Pudor. Não sei porquê, mas há. Se eu souber patinar ou fazer skate ou aquelas coisas nas ondas, toda a gente quer ver. Mas a parte intelectual fica sempre nublada por uma certa cerimónia, uma certa retração.

Com a descoberta da obra do seu tio, foi conhecendo facetas diferentes. A ideia que tinha dele, da personalidade dele, foi-se alterando?

Quando somos pequenos temos uma ideia sobre as pessoas. E depois crescemos e temos outra. Com os pais também é assim. Em pequenos gostamos dos pais de uma maneira que depois se vai alterando. Com o meu tio também aconteceu isso. Eu tenho uma máxima admiração pela facilidade que ele teve em encontrar as palavras certas para ser ao mesmo tempo original, intelectual e sentimental. Urdiu estas três coisas de tal maneira que qualquer pessoa, seja mais culta ou menos culta, gosta sempre. Ele coitado nunca teve a felicidade de perceber o entusiasmo que gerou em tantas gerações. Isso é que me faz mesmo pena. Primeiro, teria vivido mais desafogadamente…

Vivia com falta de dinheiro?

Ele não ligava nenhuma ao dinheiro, mas qualquer pessoa precisa. Nunca passou fome – essa ideia é uma coisa muito postiça, porque ele dinheiro para comer, para se vestir… Ele vestia-se no Lourenço & Santos, quem se veste no Lourenço & Santos não passa fome. Não gostava muito de pedir emprestado, mas pediu, e nunca passou miséria. Ia à caixa num emprego qualquer, fazia uma notazinha, e tirava dez ou vinte escudos para uma coisa qualquer de que precisasse, e depois falava ao patrão. Mas além desse aspeto monetário, uma pessoa quando escreve é para partilhar aquilo que está a sentir. E se não partilha fica triste. Acho que ele gostaria muito de ter percebido que havia milhões de pessoas que queriam saber o que ele pensava e o que sentia.

Mas ele tinha uma grande noção do seu valor e da sua obra.

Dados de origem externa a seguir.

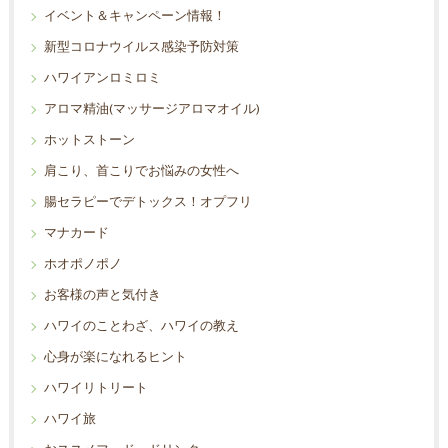
イベント＆キャンペーン情報！
新型コロナウイルス感染予防対策
ハワイアンロミロミ
アロマ精油(マッサージアロマオイル)
ホットストーン
肩こり、首こりでお悩みの女性へ
腸セラピーでデトックス！オプフリ
マナカード
ホオポノポノ
お客様の声と気付き
ハワイのことわざ、ハワイの教え
心身が楽になれるヒント
ハワイリトリート
ハワイ旅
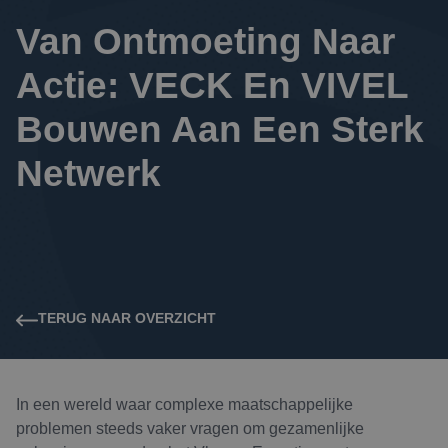
Van Ontmoeting Naar 
Actie: VECK En VIVEL 
Bouwen Aan Een Sterk 
Netwerk
TERUG NAAR OVERZICHT
In een wereld waar complexe maatschappelijke
problemen steeds vaker vragen om gezamenlijke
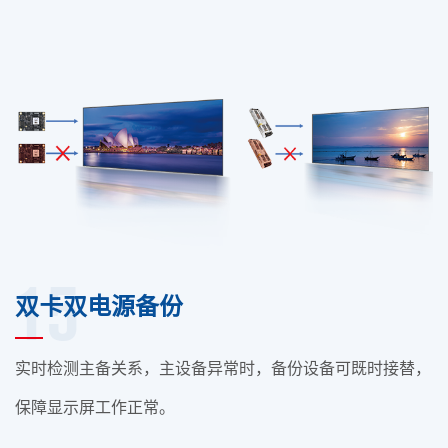
15
双卡双电源备份
实时检测主备关系，主设备异常时，备份设备可既时接替，
保障显示屏工作正常。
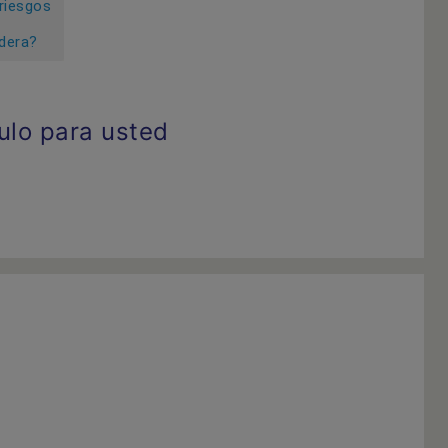
riesgos
dera?
ulo para usted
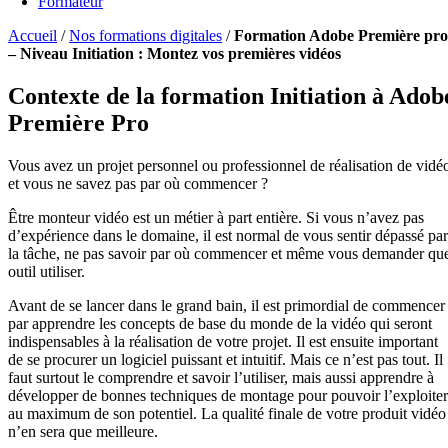
Formateur
Accueil
/
Nos formations digitales
/
Formation Adobe Première pro
– Niveau Initiation : Montez vos premières vidéos
Contexte de la formation Initiation à Adob
Première Pro
Vous avez un projet personnel ou professionnel de réalisation de vidé
et vous ne savez pas par où commencer ?
Être monteur vidéo est un métier à part entière. Si vous n’avez pas
d’expérience dans le domaine, il est normal de vous sentir dépassé par
la tâche, ne pas savoir par où commencer et même vous demander qu
outil utiliser.
Avant de se lancer dans le grand bain, il est primordial de commencer
par apprendre les concepts de base du monde de la vidéo qui seront
indispensables à la réalisation de votre projet. Il est ensuite important
de se procurer un logiciel puissant et intuitif. Mais ce n’est pas tout. Il
faut surtout le comprendre et savoir l’utiliser, mais aussi apprendre à
développer de bonnes techniques de montage pour pouvoir l’exploiter
au maximum de son potentiel. La qualité finale de votre produit vidéo
n’en sera que meilleure.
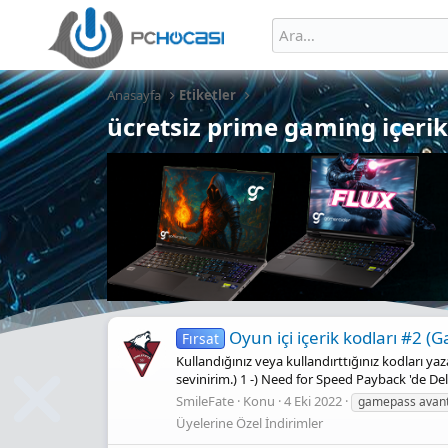
Anasayfa
Etiketler
ücretsiz prime gaming içerik
Oyun içi içerik kodları #2 
Fırsat
Kullandığınız veya kullandırttığınız kodları y
sevinirim.) 1 -) Need for Speed Payback 'de De
SmileFate
Konu
4 Eki 2022
gamepass avanta
Üyelerine Özel İndirimler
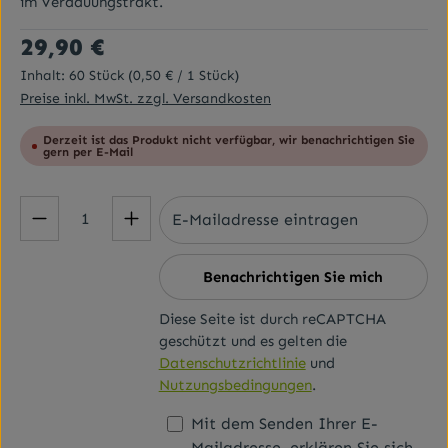
im Verdauungstrakt.
Regulärer Preis:
29,90 €
Inhalt:
60 Stück
(0,50 € / 1 Stück)
Preise inkl. MwSt. zzgl. Versandkosten
Derzeit ist das Produkt nicht verfügbar, wir benachrichtigen Sie
gern per E-Mail
Benachrichtigen Sie mich
Diese Seite ist durch reCAPTCHA
geschützt und es gelten die
Datenschutzrichtlinie
und
Nutzungsbedingungen
.
Mit dem Senden Ihrer E-
Mailadresse, erklären Sie sich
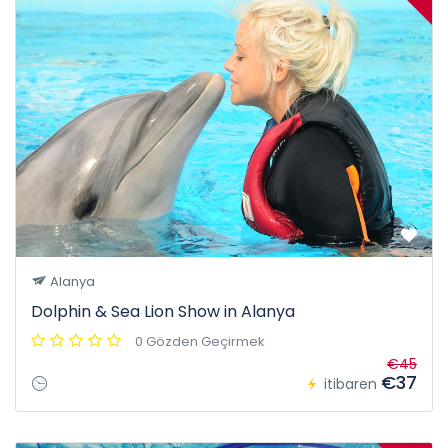
Alanya
Dolphin & Sea Lion Show in Alanya
0 Gözden Geçirmek
€45
€37
itibaren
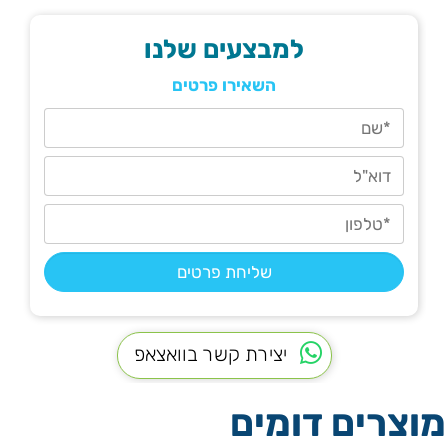
למבצעים שלנו
השאירו פרטים
יצירת קשר בוואצאפ
מוצרים דומים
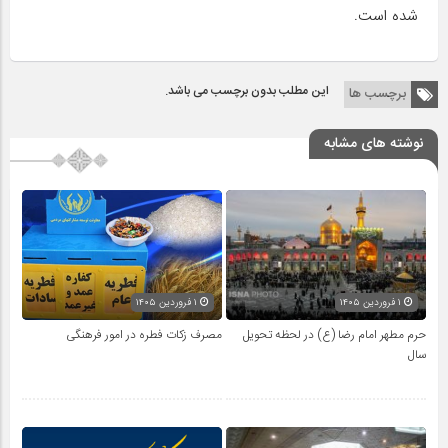
شده است.
این مطلب بدون برچسب می باشد.
برچسب ها
نوشته های مشابه
۱ فروردین ۱۴۰۵
۱ فروردین ۱۴۰۵
حرم مطهر امام رضا (ع) در لحظه تحویل
مصرف زکات فطره در امور فرهنگی
سال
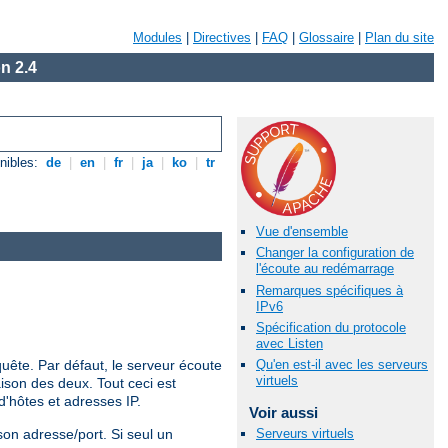
Modules
|
Directives
|
FAQ
|
Glossaire
|
Plan du site
n 2.4
nibles:
de
|
en
|
fr
|
ja
|
ko
|
tr
Vue d'ensemble
Changer la configuration de
l'écoute au redémarrage
Remarques spécifiques à
IPv6
Spécification du protocole
avec Listen
quête. Par défaut, le serveur écoute
Qu'en est-il avec les serveurs
virtuels
ison des deux. Tout ceci est
d'hôtes et adresses IP.
Voir aussi
son adresse/port. Si seul un
Serveurs virtuels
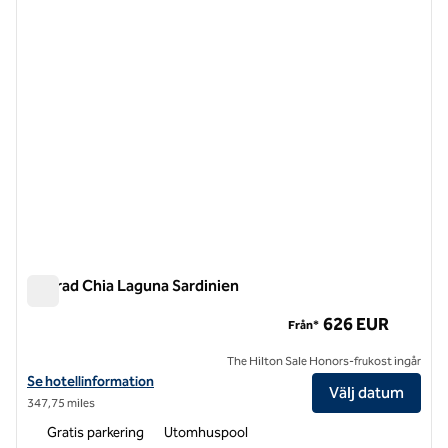
Conrad Chia Laguna Sardinien
Conrad Chia Laguna Sardinien
626 EUR
Från*
The Hilton Sale Honors-frukost ingår
Visa hotelluppgifter för Conrad Chia Laguna Sardinien
Se hotellinformation
Välj datum
347,75 miles
Gratis parkering
Utomhuspool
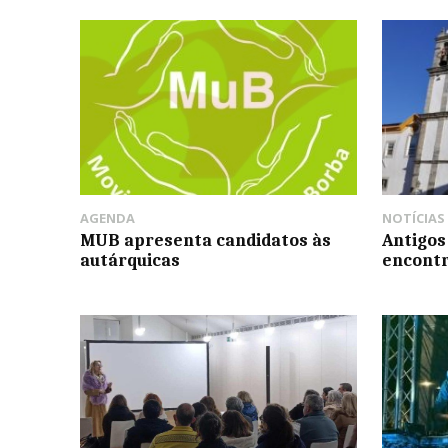
AGENDA
NOTÍCIAS
MUB apresenta candidatos às
Antigos
autárquicas
encontr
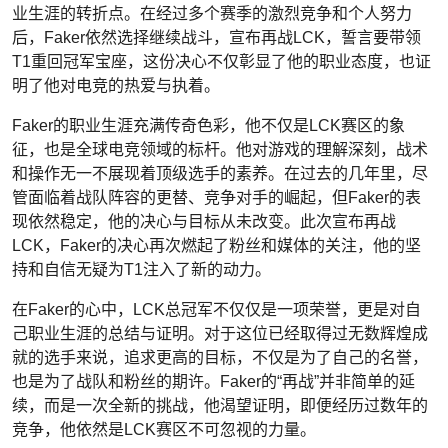
业生涯的转折点。在经过多个赛季的激烈竞争和个人努力
后，Faker依然选择继续战斗，宣布再战LCK，誓言要带领
T1重回冠军宝座，这份决心不仅彰显了他的职业态度，也证
明了他对电竞的热爱与执着。
Faker的职业生涯充满传奇色彩，他不仅是LCK赛区的象
征，也是全球电竞领域的标杆。他对游戏的理解深刻，战术
和操作无一不展现着顶级选手的素养。在过去的几年里，尽
管面临着战队阵容的更替、竞争对手的崛起，但Faker的表
现依然稳定，他的决心与目标从未改变。此次宣布再战
LCK，Faker的决心再次燃起了粉丝和媒体的关注，他的坚
持和自信无疑为T1注入了新的动力。
在Faker的心中，LCK总冠军不仅仅是一项荣誉，更是对自
己职业生涯的总结与证明。对于这位已经取得过无数辉煌成
就的选手来说，追求更高的目标，不仅是为了自己的名誉，
也是为了战队和粉丝的期许。Faker的“再战”并非简单的延
续，而是一次全新的挑战，他渴望证明，即便经历过数年的
竞争，他依然是LCK赛区不可忽视的力量。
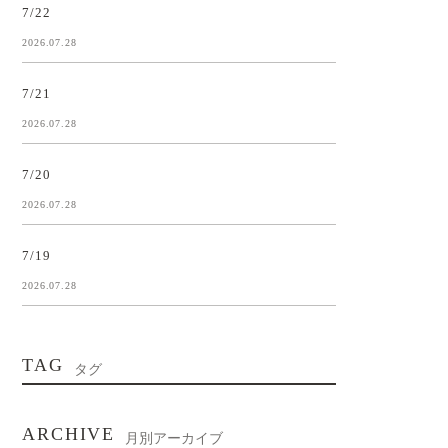
7/22
2026.07.28
7/21
2026.07.28
7/20
2026.07.28
7/19
2026.07.28
TAG
タグ
ARCHIVE
月別アーカイブ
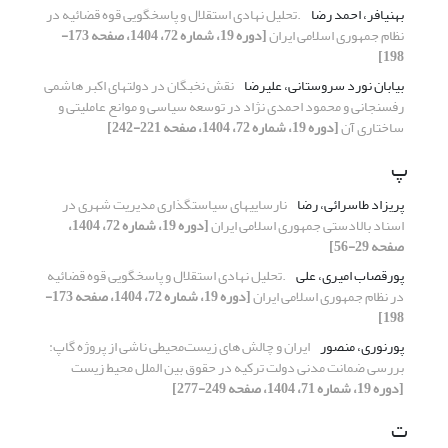
بهنیافر، احمد رضا
.تحلیل نهادی استقلال و پاسخگویی قوه قضائیه در
نظام جمهوری اسلامی ایران
[دوره 19، شماره 72، 1404، صفحه 173-
198]
بیابان نورد سروستانی، علیرضا
نقش نخبگان در دولت­های اکبر هاشمی
رفسنجانی و محمود احمدی نژاد در توسعه سیاسی و موانع عاملیتی و
ساختاری آن
[دوره 19، شماره 72، 1404، صفحه 221-242]
پ
پریزاد طاسرائی، رضا
نارسایی­های سیاستگذاری مدیریت شهری در
اسناد بالادستی جمهوری اسلامی ایران
[دوره 19، شماره 72، 1404،
صفحه 29-56]
پورقصاب امیری، علی
.تحلیل نهادی استقلال و پاسخگویی قوه قضائیه
در نظام جمهوری اسلامی ایران
[دوره 19، شماره 72، 1404، صفحه 173-
198]
پورنوری، منصور
ایران و چالش های زیست‌محیطی ناشی از پروژه گاپ:
بررسی ضمانت مدنی دولت ترکیه در حقوق بین الملل محیط زیست
[دوره 19، شماره 71، 1404، صفحه 249-277]
ت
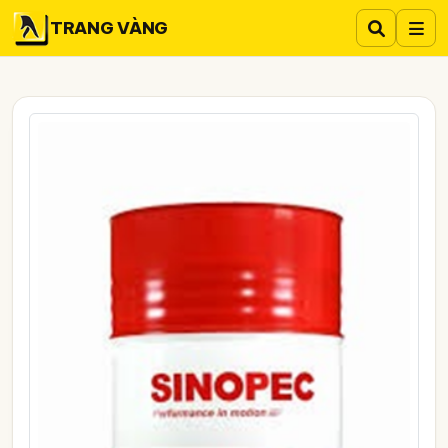
TRANG VÀNG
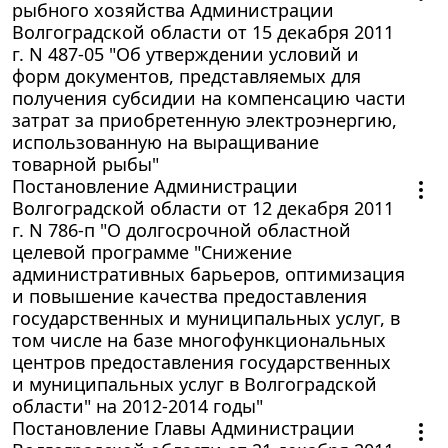
рыбного хозяйства Администрации
Волгоградской области от 15 декабря 2011
г. N 487-05 "Об утверждении условий и
форм документов, представляемых для
получения субсидии на компенсацию части
затрат за приобретенную электроэнергию,
использованную на выращивание
товарной рыбы"
Постановление Администрации
Волгоградской области от 12 декабря 2011
г. N 786-п "О долгосрочной областной
целевой программе "Снижение
административных барьеров, оптимизация
и повышение качества предоставления
государственных и муниципальных услуг, в
том числе на базе многофункциональных
центров предоставления государственных
и муниципальных услуг в Волгоградской
области" на 2012-2014 годы"
Постановление Главы Администрации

Uma pessoa que não é burra geralmente tem uma noção das suas falhas e das suas qualidades. Isso ele tinha essa noção. Mas uma coisa é ter a noção, outra coisa é ter o reconhecimento geral.

Acha que ele lidaria bem com essa grande popularidade?

Acho que não lidaria muito bem. Apesar de não se importar de se exibir. Na Coelho da Rocha fazia aquelas macaquices para a gente se rir…

Mas era num ambiente íntimo, mais protegido…

Pois era. Ele chamava àquilo desponderações. E a família toda achava graça. 

Qual é o seu poema favorito de Fernando Pessoa?

São tantos, tantos…

Sabe-os de cor?

No colégio francês tive a sorte de ter um professor extraordinário, um grande erudito. Mas obrigava-nos a saber poesia de cor. Naquela altura era o Lamartine. O dia em que dizia que eu tinha de decorar umas estrofes era o dia pior da minha vida. Sendo eu uma pessoa que adora poesia, não tenho memória nenhuma para fixar. E há tanta coisa de Fernando Pessoa que eu gosto que não podia dizer de qual gostava mais. Tanta, tanta. Há uma em que ele fala de Nossa Senhora que é muito bonita. Dizem que ele não teve fé nenhuma. Ele teve a mesma fé que as pessoas inteligentes têm, que é a fé da dúvida. Eu sou católica, mas sou uma pessoa cheia de dúvidas. E ele também era.